Consider a simple Rust project. Normally, you’d just run cargo build --release. This command triggers rustc with a default set of optimizations.
// src/main.rs
fn main() {
let mut sum = 0;
for i in 0..1000000 {
sum += i;
}
println!("Sum: {}", sum);
}
If you run cargo build --release on this, Cargo consults Cargo.toml. The default release profile looks something like this:
# Cargo.toml
[profile.release]
opt-level = 3
lto = "fat"
codegen-units = 1
panic = "unwind"
strip = true
This profile tells rustc to go all-in on optimizations. opt-level = 3 enables the most aggressive optimizations the LLVM backend supports. lto = "fat" (Link Time Optimization) allows LLVM to optimize across crate boundaries, seeing the whole program as one unit. codegen-units = 1 instructs LLVM to perform optimizations on the entire compilation unit at once, rather than breaking it into smaller chunks, which can be slower to compile but often results in faster code. strip = true removes debugging symbols to reduce binary size.

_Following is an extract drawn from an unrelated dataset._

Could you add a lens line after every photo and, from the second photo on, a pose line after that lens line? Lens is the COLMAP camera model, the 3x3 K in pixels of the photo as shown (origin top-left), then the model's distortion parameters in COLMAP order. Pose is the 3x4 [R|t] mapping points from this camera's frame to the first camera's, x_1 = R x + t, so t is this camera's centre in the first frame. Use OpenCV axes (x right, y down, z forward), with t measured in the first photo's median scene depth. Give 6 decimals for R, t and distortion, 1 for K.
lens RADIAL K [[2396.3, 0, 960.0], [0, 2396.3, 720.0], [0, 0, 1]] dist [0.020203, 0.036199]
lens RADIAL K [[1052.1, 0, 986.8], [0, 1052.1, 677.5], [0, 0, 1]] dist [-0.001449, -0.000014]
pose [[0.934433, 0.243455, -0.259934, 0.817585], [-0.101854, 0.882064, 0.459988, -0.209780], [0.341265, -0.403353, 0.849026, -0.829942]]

The mental model for release builds is simple: trade compile time for runtime performance and binary size. You want the compiler to do as much heavy lifting as possible before the code runs. This means enabling aggressive optimizations, allowing LLVM to see as much code as possible at once (LTO), and potentially removing any metadata that isn’t strictly necessary for execution.

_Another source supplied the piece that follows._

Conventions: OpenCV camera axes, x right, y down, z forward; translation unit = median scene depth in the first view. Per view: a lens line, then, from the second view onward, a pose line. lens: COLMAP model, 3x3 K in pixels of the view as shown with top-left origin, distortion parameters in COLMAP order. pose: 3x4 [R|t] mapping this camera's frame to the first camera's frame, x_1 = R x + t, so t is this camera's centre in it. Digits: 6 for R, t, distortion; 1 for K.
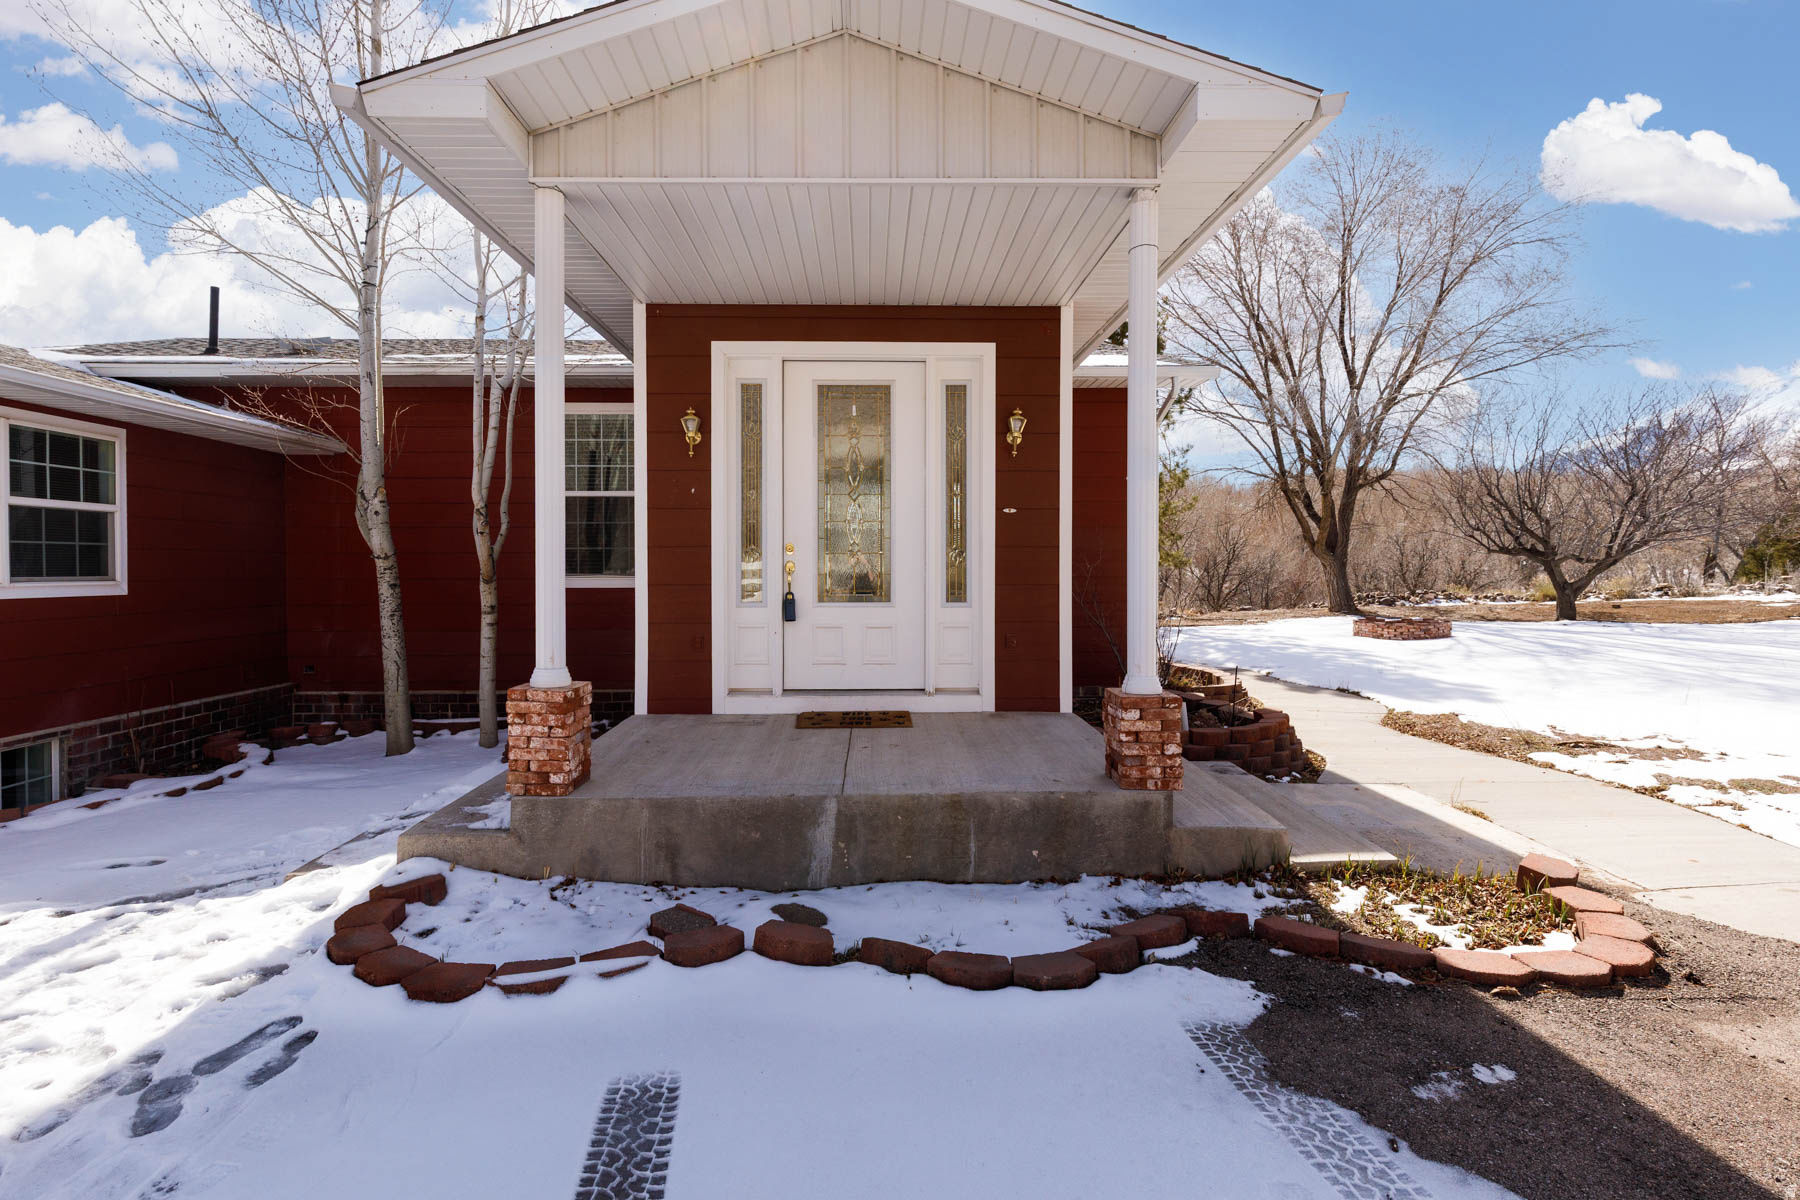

But what if your build times are still too long, or you suspect the binary could be smaller? You can tune these flags further. For instance, opt-level can be set to s or z to prioritize code size over speed, which is crucial for embedded systems or distribution.
# Cargo.toml for size optimization
[profile.release]
opt-level = "s" # Optimize for size
lto = true # Link Time Optimization
codegen-units = 1
panic = "abort" # Abort on panic, smaller code
strip = true
Here, opt-level = "s" tells LLVM to optimize for code size, potentially sacrificing a bit of runtime speed. panic = "abort" replaces the default unwind behavior with a simple program exit, which can result in a smaller binary by removing the unwinding code. lto = true is a shorthand for lto = "fat" when using opt-level = 3 or higher.
A lesser-known but powerful aspect is how lto interacts with codegen-units. While codegen-units = 1 with lto = "fat" is often the default for maximum optimization, you can sometimes achieve a good balance by increasing codegen-units slightly (e.g., to 2 or 4) while keeping lto = "fat". This can speed up compilation by allowing LLVM to work on more independent units, and LTO can still stitch them together for cross-module optimization. However, for the absolute best runtime performance, codegen-units = 1 is usually king.
When you’re dealing with very large codebases or specific performance bottlenecks, you might experiment with LLVM’s specific flags. These are passed via RUSTFLAGS environment variable. For example, to enable a specific LLVM optimization pass that might not be on by default for certain targets:
RUSTFLAGS="-C target-cpu=native -C llvm-args=-enable-load-store-fusion=true" cargo build --release
This example uses -C target-cpu=native to tune the code for the specific CPU architecture of the build machine, potentially unlocking instruction sets or optimizations specific to that CPU. The llvm-args part passes an LLVM-specific flag directly to the LLVM backend, in this case, enabling a load-store fusion optimization that might improve instruction-level parallelism.
The next frontier after optimizing your release builds is understanding how to profile the resulting binary effectively to identify actual performance bottlenecks, rather than just blindly applying optimizations.